How to Download HTML and Assets from a URL with Python

How to Download HTML and Assets from a URL with Python

Step-by-Step Guide to Download HTML and Website Assets with Python

When working with web scraping or offline website analysis, you might need to download not only the HTML content of a page but also its associated assets like CSS files, JavaScript, images, and fonts. Python provides a powerful suite of libraries to help you achieve this efficiently. In this guide, we'll use requests for making HTTP requests and BeautifulSoup for parsing HTML. We'll also handle asset downloads and saving them to the appropriate directories.

Here’s a step-by-step guide to help you download HTML and associated assets from a URL using Python.

Prerequisites

Ensure you have the required libraries installed. You can install them using pip if you haven't already:

pip install requests beautifulsoup4

Step-by-Step Script

  1. Import Required Libraries

    We'll need requests to fetch the webpage and its assets, BeautifulSoup to parse the HTML, and some standard libraries to handle files and directories.

     import requests
     from bs4 import BeautifulSoup
     import os
     from urllib.parse import urljoin
    
  2. Define the URL and Fetch HTML Content

    Define the URL from which you want to download the HTML and assets. Use requests to fetch the HTML content.

     # Define the URL
     url = 'http://example.com'
    
     # Fetch the HTML content
     response = requests.get(url)
     html_content = response.text
    
  3. Save the HTML Content

    Write the fetched HTML content to a file named index.html.

     # Save HTML content
     with open('index.html', 'w', encoding='utf-8') as file:
         file.write(html_content)
    
  4. Parse HTML Content

    Use BeautifulSoup to parse the HTML content for extracting asset URLs.

     # Parse HTML content
     soup = BeautifulSoup(html_content, 'html.parser')
    
  5. Create Directories for Assets

    Create directories to store CSS, JavaScript, images, and other assets.

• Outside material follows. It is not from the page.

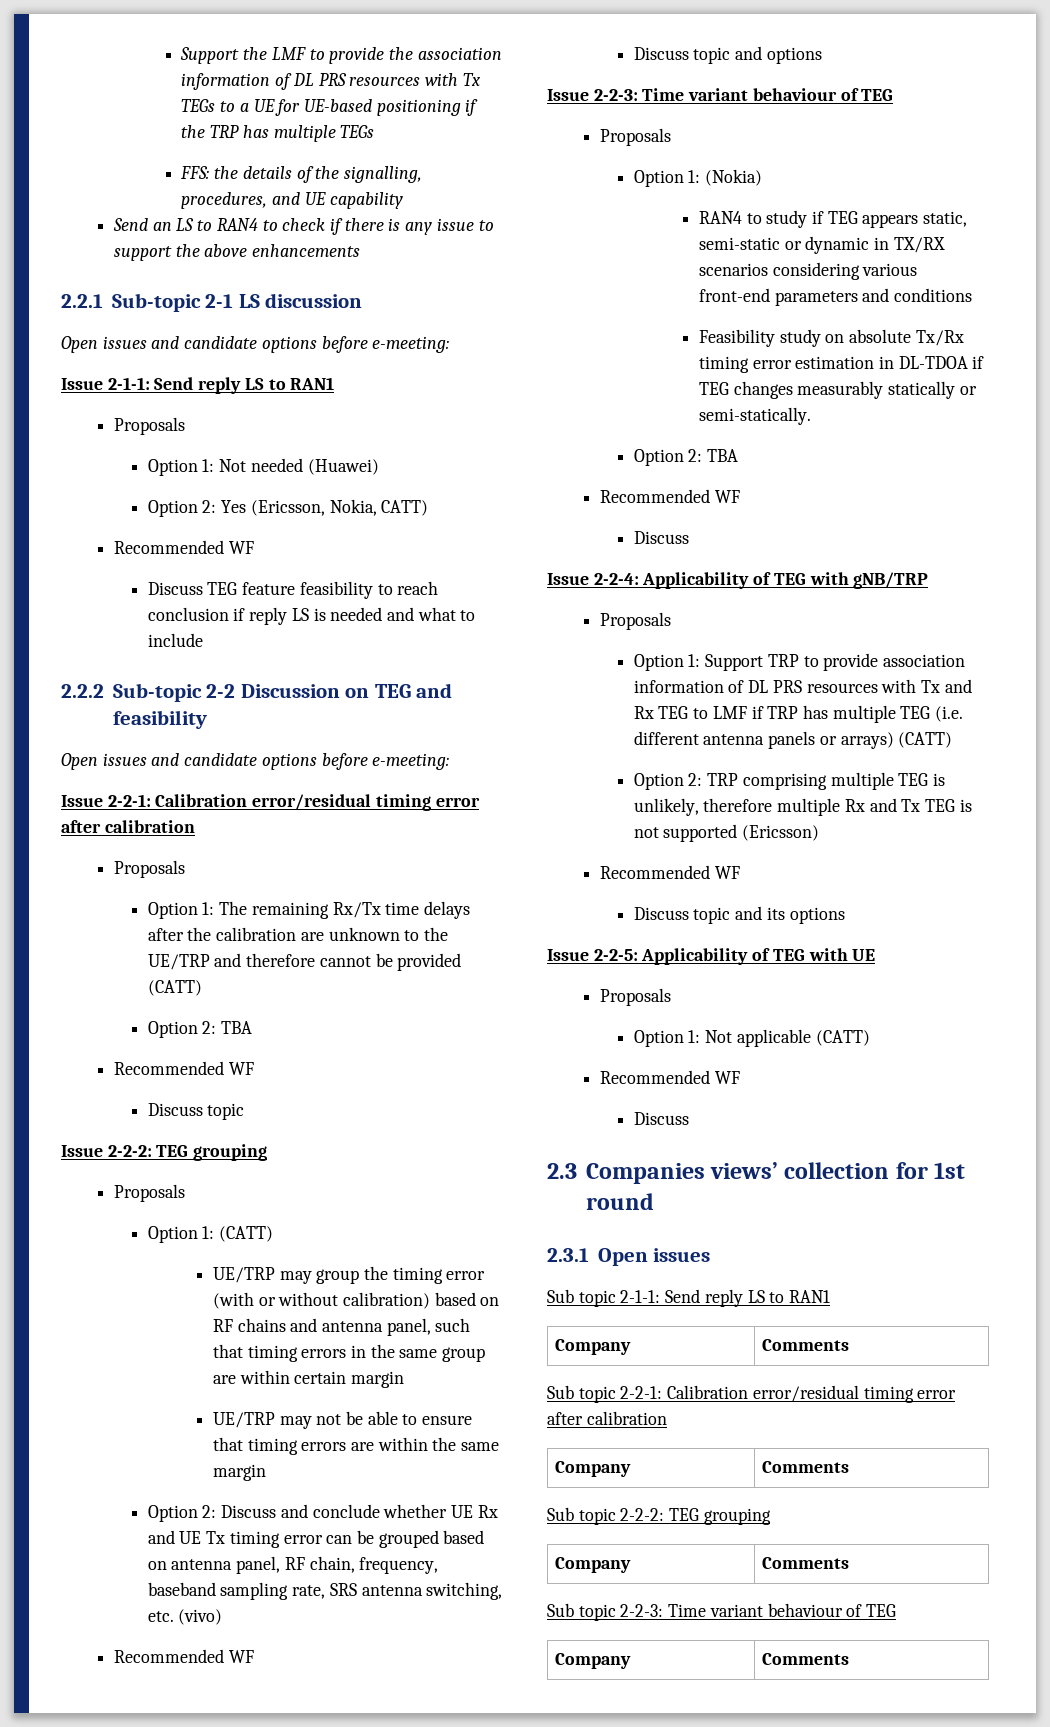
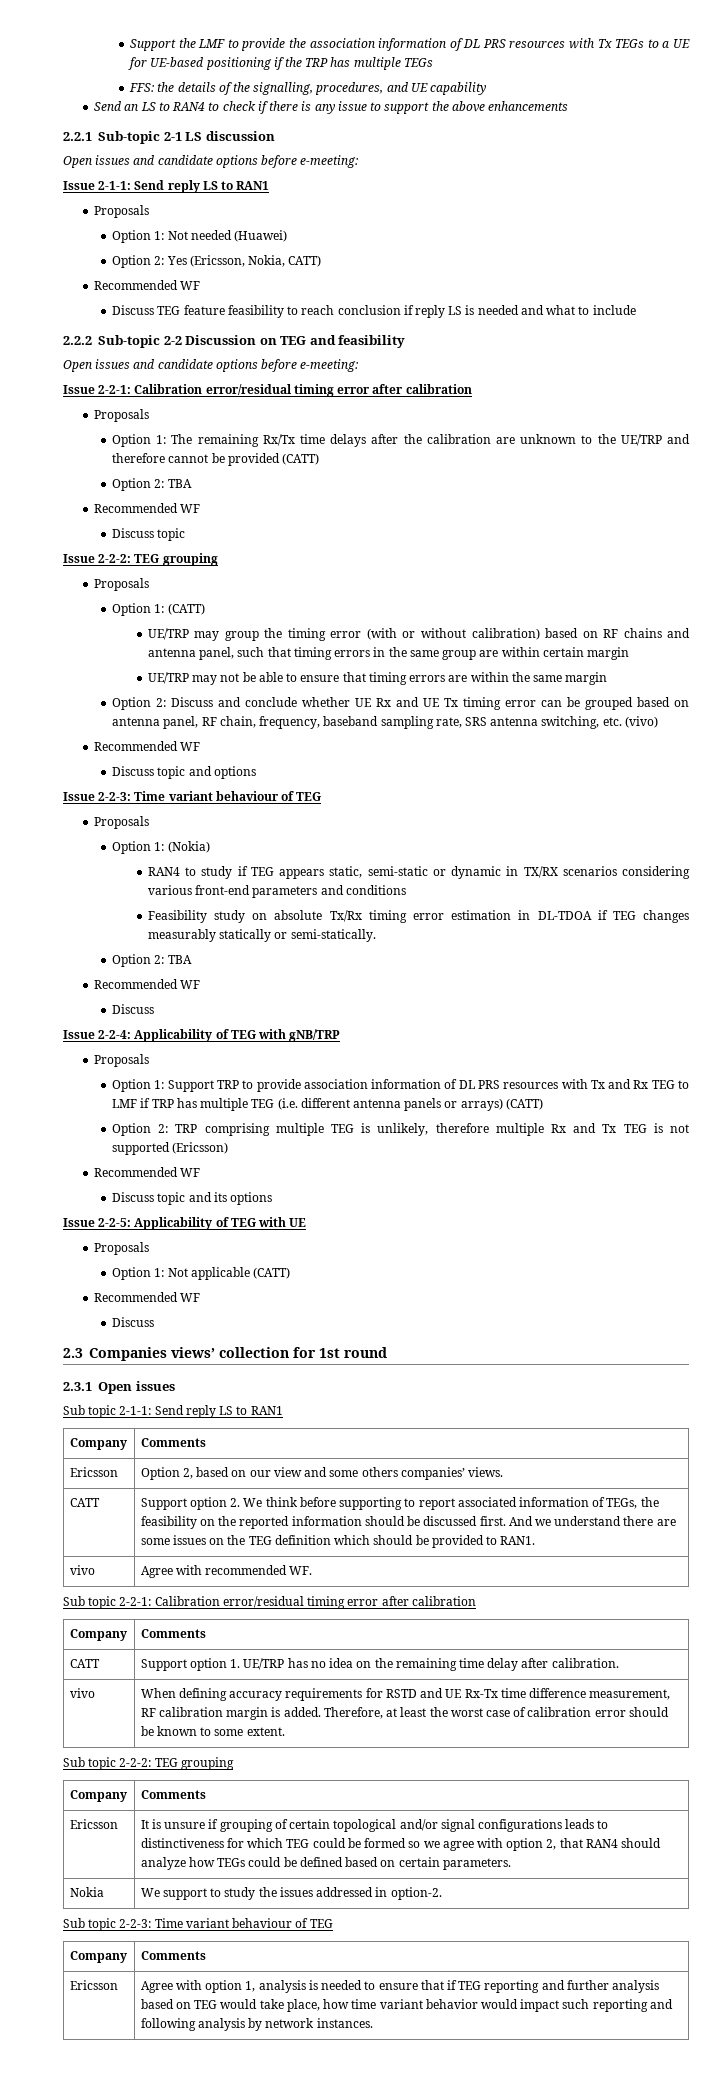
(850, 1345) none -> [69,1467,118,1477] [140,1467,503,1480] [69,1498,100,1507] [140,1497,659,1510] [140,1516,676,1529] [140,1535,536,1548] [69,1565,95,1575] [140,1565,313,1578] // Ericsson | Option 2, based on our view and some others companies’ views. // CATT | Support option 2. We think before supporting to report associated information of TEGs, the feasibility on the reported information should be discussed first. And we understand there are some issues on the TEG definition which should be provided to RAN1. // vivo | Agree with recommended WF.
(850, 1467) none -> [69,1659,100,1668] [140,1658,619,1671] [69,1688,95,1698] [140,1688,671,1701] [140,1707,669,1720] [140,1726,285,1736] // CATT | Support option 1. UE/TRP has no idea on the remaining time delay after calibration. // vivo | When defining accuracy requirements for RSTD and UE Rx-Tx time difference measurement, RF calibration margin is added. Therefore, at least the worst case of calibration error should be known to some extent.
(850, 1563) none -> [69,1819,118,1829] [140,1819,609,1832] [140,1838,662,1851] [140,1857,511,1870] [69,1887,104,1897] [140,1887,442,1900] // Ericsson | It is unsure if grouping of certain topological and/or signal configurations leads to distinctiveness for which TEG could be formed so we agree with option 2, that RAN4 should analyze how TEGs could be defined based on certain parameters. // Nokia | We support to study the issues addressed in option-2.
(850, 1659) none -> [69,1980,118,1990] [140,1980,660,1993] [140,1999,673,2012] [140,2018,373,2031] // Ericsson | Agree with option 1, analysis is needed to ensure that if TEG reporting and further analysis based on TEG would take place, how time variant behavior would impact such reporting and following analysis by network instances.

     # Create directories to save CSS, JS, images, and other assets
     os.makedirs('css', exist_ok=True)
     os.makedirs('js', exist_ok=True)
     os.makedirs('images', exist_ok=True)
     os.makedirs('assets', exist_ok=True)  # For other assets
    
  6. Define a Function to Download Files

    This function will download files from a URL and save them to the specified directory.

     # Function to download files
     def download_file(file_url, directory):
         try:
             response = requests.get(file_url)
             response.raise_for_status()  # Check for request errors
             file_name = os.path.basename(file_url)
             file_path = os.path.join(directory, file_name)
             with open(file_path, 'wb') as file:
                 file.write(response.content)
             print(f"Downloaded: {file_url}")
         except requests.RequestException as e:
             print(f"Error downloading {file_url}: {e}")
    
  7. Find and Download CSS Files

    Locate CSS files and download them.

     # Find and download CSS files
     for link in soup.find_all('link', href=True):
         if 'stylesheet' in link.get('rel', []):
             css_url = urljoin(url, link['href'])
             download_file(css_url, 'css')
    
  8. Find and Download JavaScript Files

    Locate JavaScript files and download them.

     # Find and download JavaScript bundles
     for script in soup.find_all('script', src=True):
         js_url = urljoin(url, script['src'])
         download_file(js_url, 'js')
    
  9. Find and Download Images

    Locate image files and download them.

     # Find and download images
     for img in soup.find_all('img', src=True):
         img_url = urljoin(url, img['src'])
         download_file(img_url, 'images')
    
  10. Find and Download Other Assets

    Handle other assets like fonts, videos, and icons.

    # Find and download other assets (e.g., fonts, videos)
    for link in soup.find_all('link', href=True):
        if 'icon' in link.get('rel', []) or 'manifest' in link.get('rel', []):
            asset_url = urljoin(url, link['href'])
            download_file(asset_url, 'assets')
    
    # Example for handling video files
    for video in soup.find_all('video', src=True):
        video_url = urljoin(url, video['src'])
        download_file(video_url, 'assets')
    
    # Example for handling font files
    for link in soup.find_all('link', href=True):
        if link['href'].endswith(('.woff', '.woff2', '.ttf', '.otf')):
            font_url = urljoin(url, link['href'])
            download_file(font_url, 'assets')
    
    💡
    Feel free to tweak and extend this script to handle more complex scenarios or additional types of assets.
Conclusion
This script provides a robust way to download HTML and associated assets from a URL. By utilizing requests and BeautifulSoup, you can efficiently fetch and save web content for offline analysis or replication. Adjust the directories and asset handling as needed based on the specific requirements of your project. Happy scraping!